Even in the presence of FIPI, some α-Syn-N in the peripheral regions of the growth cone remained (plasma membrane/cytosol intensity ratio: 1.15 (not 1.00)) (Fig. 4). Thus, other PA-producing enzymes may produce PA in the peripheral regions. Previous studies reported that DGKζ regulated neurite outgrowth and co-localized with F-actin [30] and that the isozyme controlled the maintenance of the actin-rich spine [31]. We reported strong expression of DGKζ in Neuro-2a cells [24]. Moreover, overexpressed DGKζ was partly co-localized with α-Syn-N in the growth cone (Suppl Fig. 1). However, because long-term treatment with a DGKζ-specific siRNA also attenuated neurite formation [24] and a DGKζ-specific inhibitor is not available, it was difficult to analyze the contribution of DGKζ. In addition to DGKζ, DGKδ is abundant in the cells [24]. However, DGKδ did not produce considerable PA during the neuronal differentiation [24]. DGKβ also plays an important role in neurite outgrowth and spinogenesis through F-actin cytoskeleton remodeling [23,25]. However, because the expression level of DGKβ was low in Neuro-2a cells [24], DGKβ would not contribute substantially to PA generation in the cells. Therefore, among the DGK isozymes, DGKζ may generate PA at the growth cone during neuronal differentiation in Neuro-2a cells. However, further studies are needed to address this question.

α-Syn substantially bound to 18:1/18:1-PA, 16:0/18:1-PA and 16:0/16:0-PA [19]. PLD hydrolyses PC to produce PA [9], and PC contains a variety of molecular species including 18:1/18:1-, 16:0/18:1- and 16:0/16:0-PC [32]. Therefore, α-Syn-N probably detected 18:1/18:1-, 16:0/18:1- and 16:0/16:0-PA derived from PC in differentiated Neuro-2a cells. On the other hand, although α-Syn could not detect it in the present study, DGKζ generates 16:0/16:0-PA in Neuro-2a neuroblastoma cells during neuronal differentiation [24]. Unlike PLD, DGK isozymes produce distinct PA species [33]. For example, we reported that DGKδ produced 14:0/16:0-, 14:0/16:1-, 16:0/16:0-, 16:0/16:1-, 16:0/18:0- and 16:0/18:1-PA species in C2C12 myoblast cells [34] and 18:0/22:6-PA in the brain [Lu, Q. and Sakane, F., unpublished work]. In the DGKη-deficient mouse brain, 18:1/18:2-, 18:0/20:3-, 18:0/22:5-, 18:0/22:4- and 18:0/22:3-PA were significantly reduced [35]. Moreover, with respect to the targets of PA species, we recently found several PA species-selective targets in addition to α-Syn [19]. For example, the creatine kinase-muscle type selectively associated with 16:0/16:0-, 16:0/18:1-, 18:0/18:0- and 18:1/18:1-PA [36]. Moreover, Praja-1 E3 ubiquitin-protein ligase most strongly bound to 18:0/22:6-PA [Lu, Q. and Sakane, F., unpublished work]. l-lactate dehydrogenase A selectively interacted with 18:0/20:4- and 18:0/22:6-PA (Hoshino, F. and Sakane, F., unpublished work).

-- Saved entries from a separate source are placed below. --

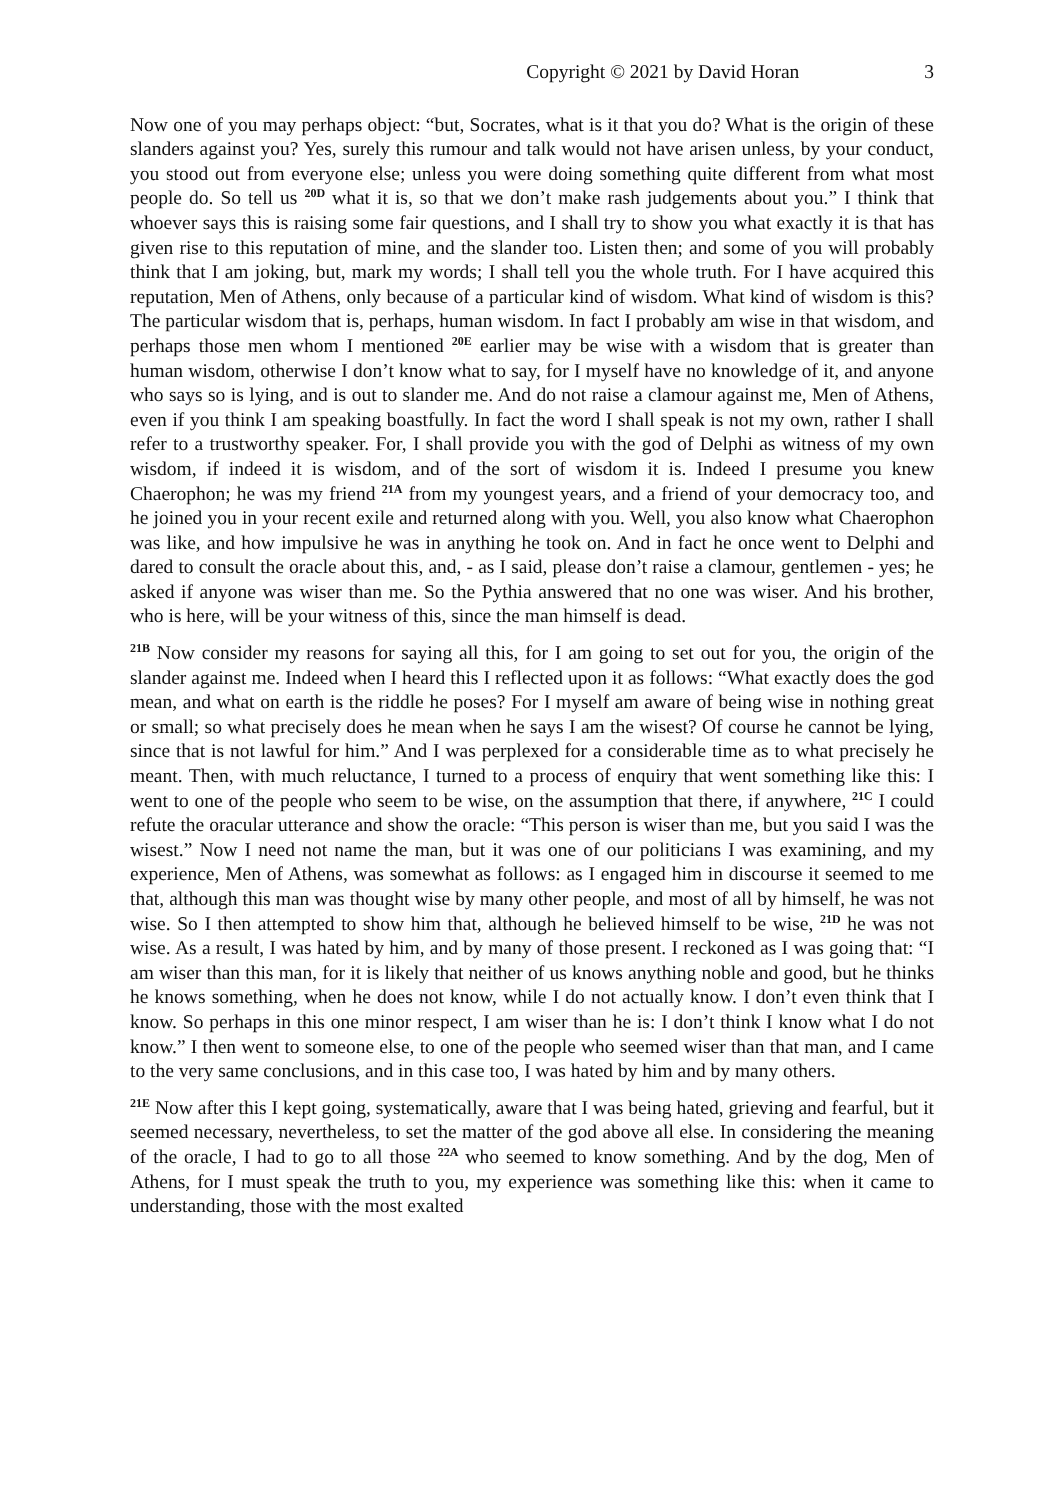Copyright © 2021 by David Horan 3
Now one of you may perhaps object: “but, Socrates, what is it that you do? What is the origin of these slanders against you? Yes, surely this rumour and talk would not have arisen unless, by your conduct, you stood out from everyone else; unless you were doing something quite different from what most people do. So tell us <sup>20D</sup> what it is, so that we don’t make rash judgements about you.” I think that whoever says this is raising some fair questions, and I shall try to show you what exactly it is that has given rise to this reputation of mine, and the slander too. Listen then; and some of you will probably think that I am joking, but, mark my words; I shall tell you the whole truth. For I have acquired this reputation, Men of Athens, only because of a particular kind of wisdom. What kind of wisdom is this? The particular wisdom that is, perhaps, human wisdom. In fact I probably am wise in that wisdom, and perhaps those men whom I mentioned <sup>20E</sup> earlier may be wise with a wisdom that is greater than human wisdom, otherwise I don’t know what to say, for I myself have no knowledge of it, and anyone who says so is lying, and is out to slander me. And do not raise a clamour against me, Men of Athens, even if you think I am speaking boastfully. In fact the word I shall speak is not my own, rather I shall refer to a trustworthy speaker. For, I shall provide you with the god of Delphi as witness of my own wisdom, if indeed it is wisdom, and of the sort of wisdom it is. Indeed I presume you knew Chaerophon; he was my friend <sup>21A</sup> from my youngest years, and a friend of your democracy too, and he joined you in your recent exile and returned along with you. Well, you also know what Chaerophon was like, and how impulsive he was in anything he took on. And in fact he once went to Delphi and dared to consult the oracle about this, and, - as I said, please don’t raise a clamour, gentlemen - yes; he asked if anyone was wiser than me. So the Pythia answered that no one was wiser. And his brother, who is here, will be your witness of this, since the man himself is dead.
<sup>21B</sup> Now consider my reasons for saying all this, for I am going to set out for you, the origin of the slander against me. Indeed when I heard this I reflected upon it as follows: “What exactly does the god mean, and what on earth is the riddle he poses? For I myself am aware of being wise in nothing great or small; so what precisely does he mean when he says I am the wisest? Of course he cannot be lying, since that is not lawful for him.” And I was perplexed for a considerable time as to what precisely he meant. Then, with much reluctance, I turned to a process of enquiry that went something like this: I went to one of the people who seem to be wise, on the assumption that there, if anywhere, <sup>21C</sup> I could refute the oracular utterance and show the oracle: “This person is wiser than me, but you said I was the wisest.” Now I need not name the man, but it was one of our politicians I was examining, and my experience, Men of Athens, was somewhat as follows: as I engaged him in discourse it seemed to me that, although this man was thought wise by many other people, and most of all by himself, he was not wise. So I then attempted to show him that, although he believed himself to be wise, <sup>21D</sup> he was not wise. As a result, I was hated by him, and by many of those present. I reckoned as I was going that: “I am wiser than this man, for it is likely that neither of us knows anything noble and good, but he thinks he knows something, when he does not know, while I do not actually know. I don’t even think that I know. So perhaps in this one minor respect, I am wiser than he is: I don’t think I know what I do not know.” I then went to someone else, to one of the people who seemed wiser than that man, and I came to the very same conclusions, and in this case too, I was hated by him and by many others.
<sup>21E</sup> Now after this I kept going, systematically, aware that I was being hated, grieving and fearful, but it seemed necessary, nevertheless, to set the matter of the god above all else. In considering the meaning of the oracle, I had to go to all those <sup>22A</sup> who seemed to know something. And by the dog, Men of Athens, for I must speak the truth to you, my experience was something like this: when it came to understanding, those with the most exalted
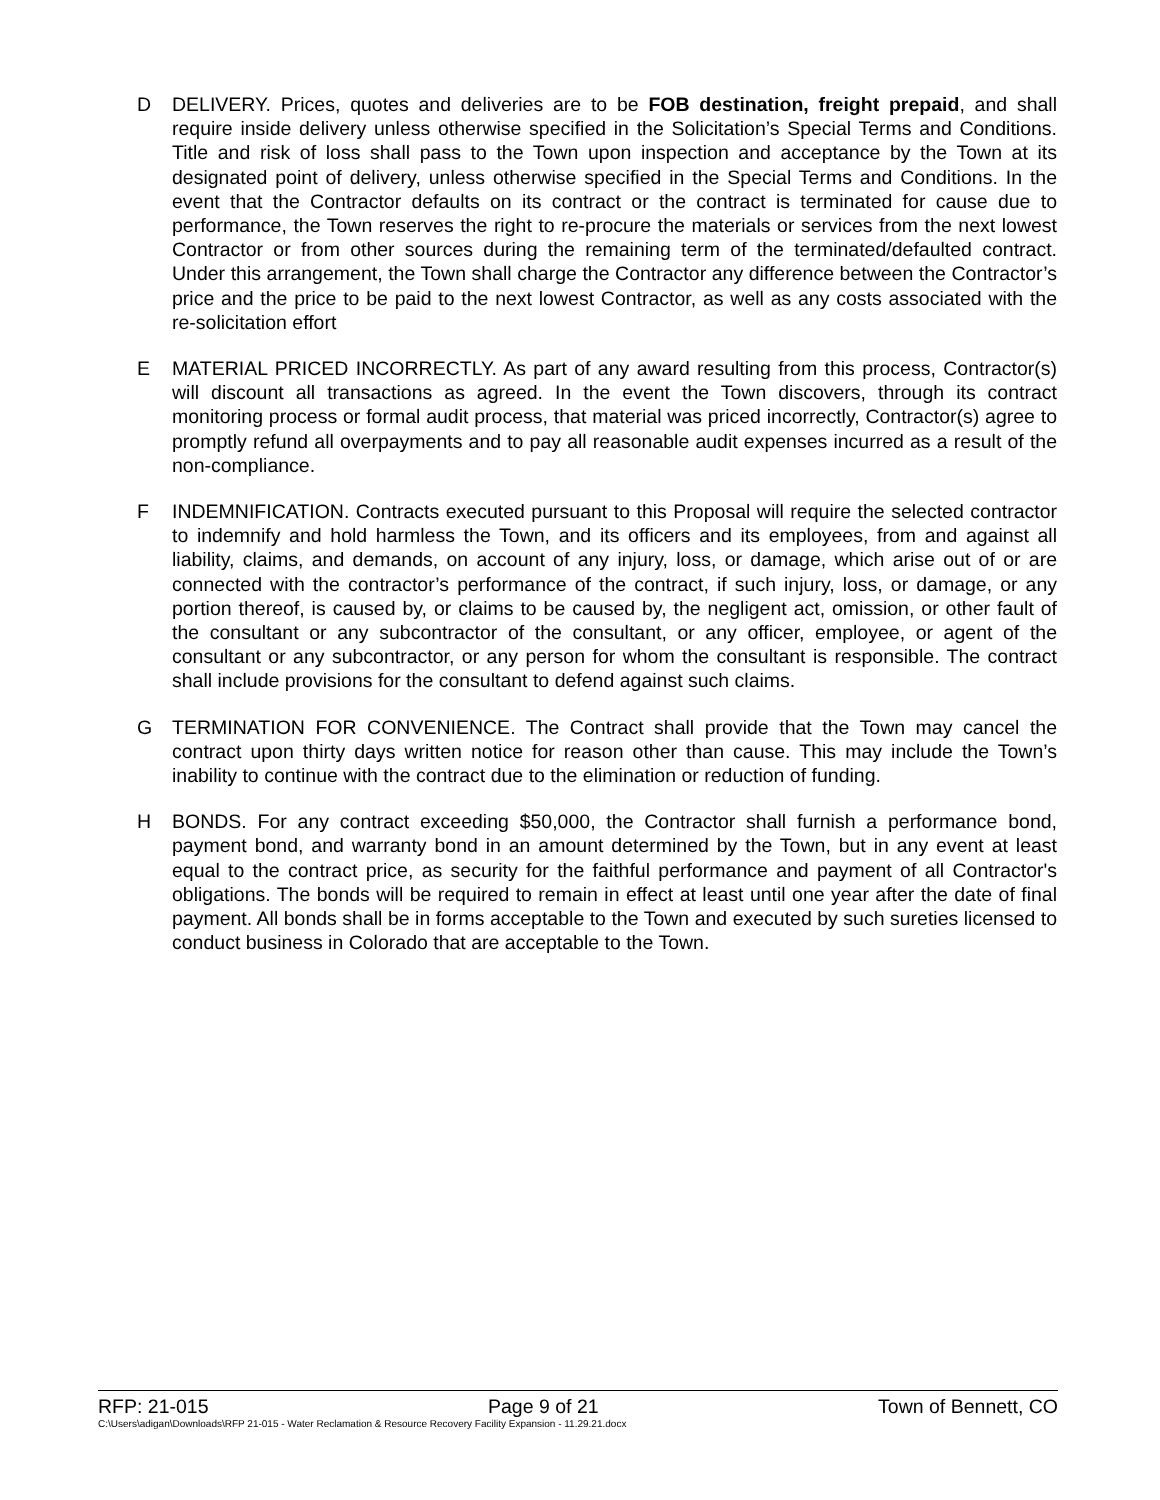D DELIVERY. Prices, quotes and deliveries are to be FOB destination, freight prepaid, and shall require inside delivery unless otherwise specified in the Solicitation’s Special Terms and Conditions. Title and risk of loss shall pass to the Town upon inspection and acceptance by the Town at its designated point of delivery, unless otherwise specified in the Special Terms and Conditions. In the event that the Contractor defaults on its contract or the contract is terminated for cause due to performance, the Town reserves the right to re-procure the materials or services from the next lowest Contractor or from other sources during the remaining term of the terminated/defaulted contract. Under this arrangement, the Town shall charge the Contractor any difference between the Contractor’s price and the price to be paid to the next lowest Contractor, as well as any costs associated with the re-solicitation effort
E MATERIAL PRICED INCORRECTLY. As part of any award resulting from this process, Contractor(s) will discount all transactions as agreed. In the event the Town discovers, through its contract monitoring process or formal audit process, that material was priced incorrectly, Contractor(s) agree to promptly refund all overpayments and to pay all reasonable audit expenses incurred as a result of the non-compliance.
F INDEMNIFICATION. Contracts executed pursuant to this Proposal will require the selected contractor to indemnify and hold harmless the Town, and its officers and its employees, from and against all liability, claims, and demands, on account of any injury, loss, or damage, which arise out of or are connected with the contractor’s performance of the contract, if such injury, loss, or damage, or any portion thereof, is caused by, or claims to be caused by, the negligent act, omission, or other fault of the consultant or any subcontractor of the consultant, or any officer, employee, or agent of the consultant or any subcontractor, or any person for whom the consultant is responsible. The contract shall include provisions for the consultant to defend against such claims.
G TERMINATION FOR CONVENIENCE. The Contract shall provide that the Town may cancel the contract upon thirty days written notice for reason other than cause. This may include the Town’s inability to continue with the contract due to the elimination or reduction of funding.
H BONDS. For any contract exceeding $50,000, the Contractor shall furnish a performance bond, payment bond, and warranty bond in an amount determined by the Town, but in any event at least equal to the contract price, as security for the faithful performance and payment of all Contractor's obligations. The bonds will be required to remain in effect at least until one year after the date of final payment. All bonds shall be in forms acceptable to the Town and executed by such sureties licensed to conduct business in Colorado that are acceptable to the Town.
RFP: 21-015 Page 9 of 21 Town of Bennett, CO
C:\Users\adigan\Downloads\RFP 21-015 - Water Reclamation & Resource Recovery Facility Expansion - 11.29.21.docx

Thus, a PA species sensor panel composed of many PA-binding proteins that selectively and characteristically recognize a variety of PA species is useful. Such a PA sensor panel could efficiently sense PA species produced in various cells in response to diverse cell stimuli. The panel may be able to distinguish PA produced by different PA-generating enzymes, for example, PLD-produced PA (mainly 16:0/18:1-PA species), DGKδ-produced PA (18:0/22:6-PA) and DGKζ-produced PA (primarily 16:0/16:0-PA species) in neurons.

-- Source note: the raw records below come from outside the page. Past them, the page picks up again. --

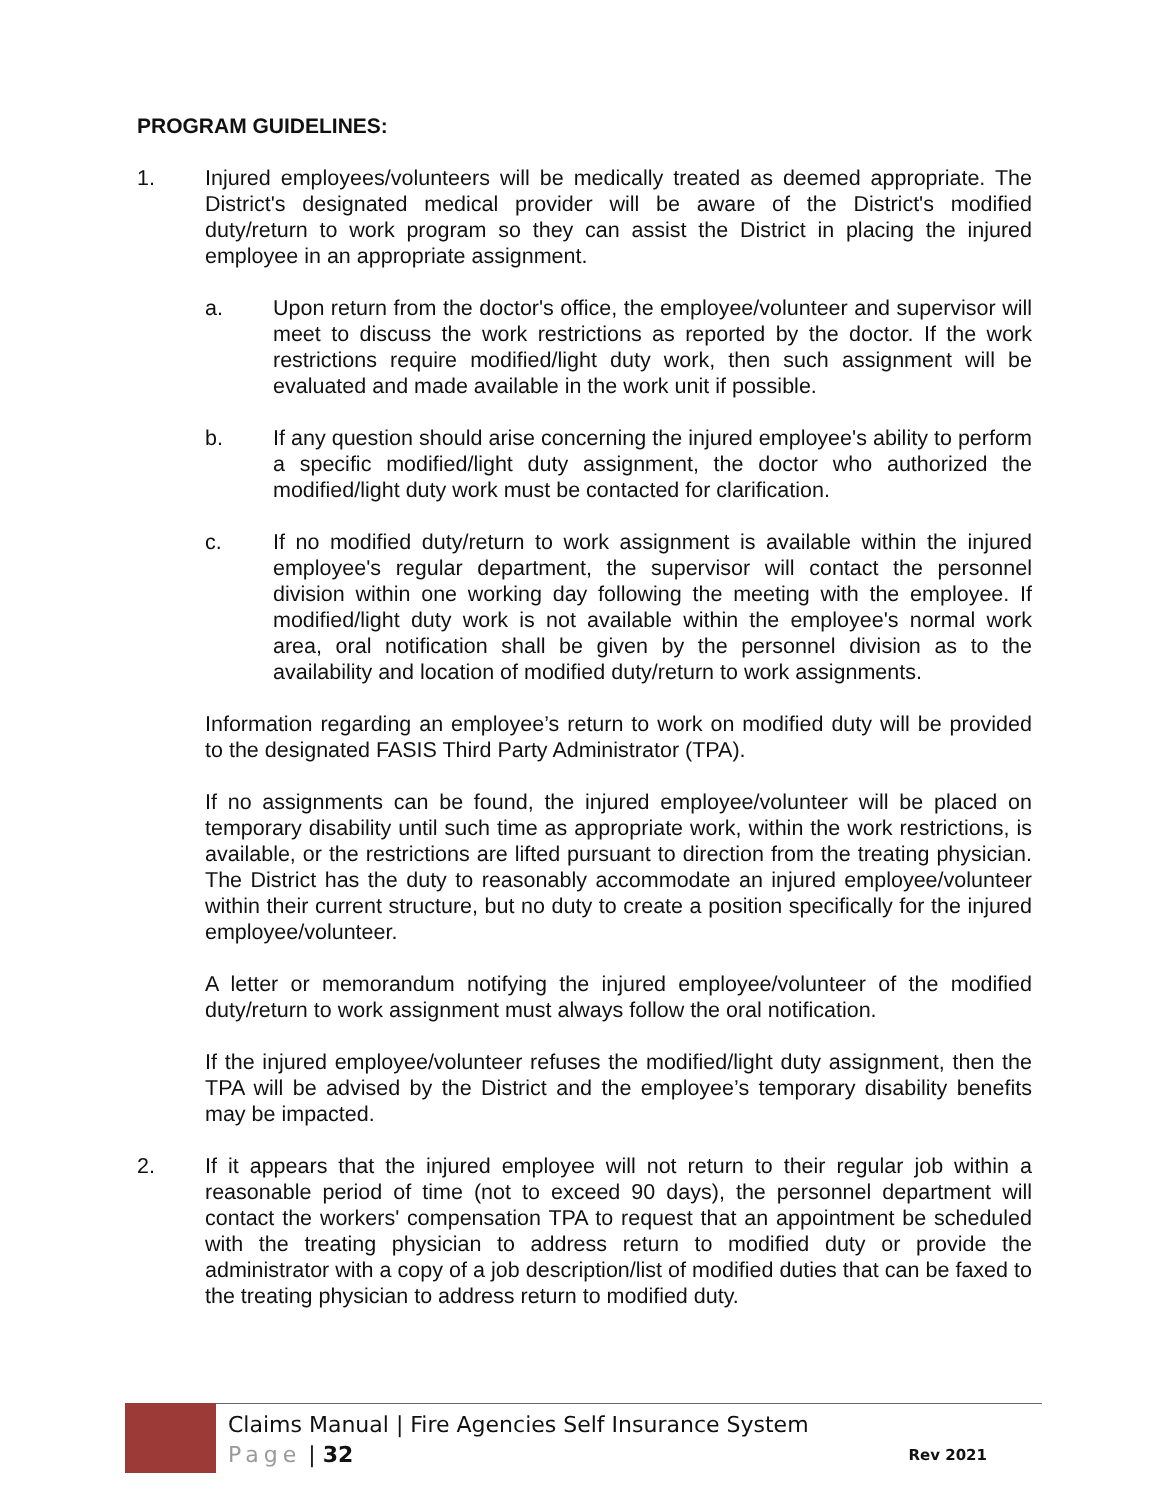PROGRAM GUIDELINES:
1. Injured employees/volunteers will be medically treated as deemed appropriate. The District's designated medical provider will be aware of the District's modified duty/return to work program so they can assist the District in placing the injured employee in an appropriate assignment.
a. Upon return from the doctor's office, the employee/volunteer and supervisor will meet to discuss the work restrictions as reported by the doctor. If the work restrictions require modified/light duty work, then such assignment will be evaluated and made available in the work unit if possible.
b. If any question should arise concerning the injured employee's ability to perform a specific modified/light duty assignment, the doctor who authorized the modified/light duty work must be contacted for clarification.
c. If no modified duty/return to work assignment is available within the injured employee's regular department, the supervisor will contact the personnel division within one working day following the meeting with the employee. If modified/light duty work is not available within the employee's normal work area, oral notification shall be given by the personnel division as to the availability and location of modified duty/return to work assignments.
Information regarding an employee’s return to work on modified duty will be provided to the designated FASIS Third Party Administrator (TPA).
If no assignments can be found, the injured employee/volunteer will be placed on temporary disability until such time as appropriate work, within the work restrictions, is available, or the restrictions are lifted pursuant to direction from the treating physician. The District has the duty to reasonably accommodate an injured employee/volunteer within their current structure, but no duty to create a position specifically for the injured employee/volunteer.
A letter or memorandum notifying the injured employee/volunteer of the modified duty/return to work assignment must always follow the oral notification.
If the injured employee/volunteer refuses the modified/light duty assignment, then the TPA will be advised by the District and the employee’s temporary disability benefits may be impacted.
2. If it appears that the injured employee will not return to their regular job within a reasonable period of time (not to exceed 90 days), the personnel department will contact the workers' compensation TPA to request that an appointment be scheduled with the treating physician to address return to modified duty or provide the administrator with a copy of a job description/list of modified duties that can be faxed to the treating physician to address return to modified duty.
Claims Manual | Fire Agencies Self Insurance System
Page | 32 Rev 2021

In the present study, we provided a reliable PA sensor, α-Syn-N, which recognizes endogenous PA in cells. Moreover, we visualized PA in neurite growth cones for the first time using α-Syn-N and demonstrated that the PA was mainly generated by PLD. Our findings using the α-Syn-N sensor provide novel insights into PA distribution during neuronal differentiation. α-Syn-N is a useful sensor for endogenous PA, which plays important roles in a variety of physiological and pathological events.

Declaration of competing interest

The authors declare no conflicts of interest associated with the contents of this article.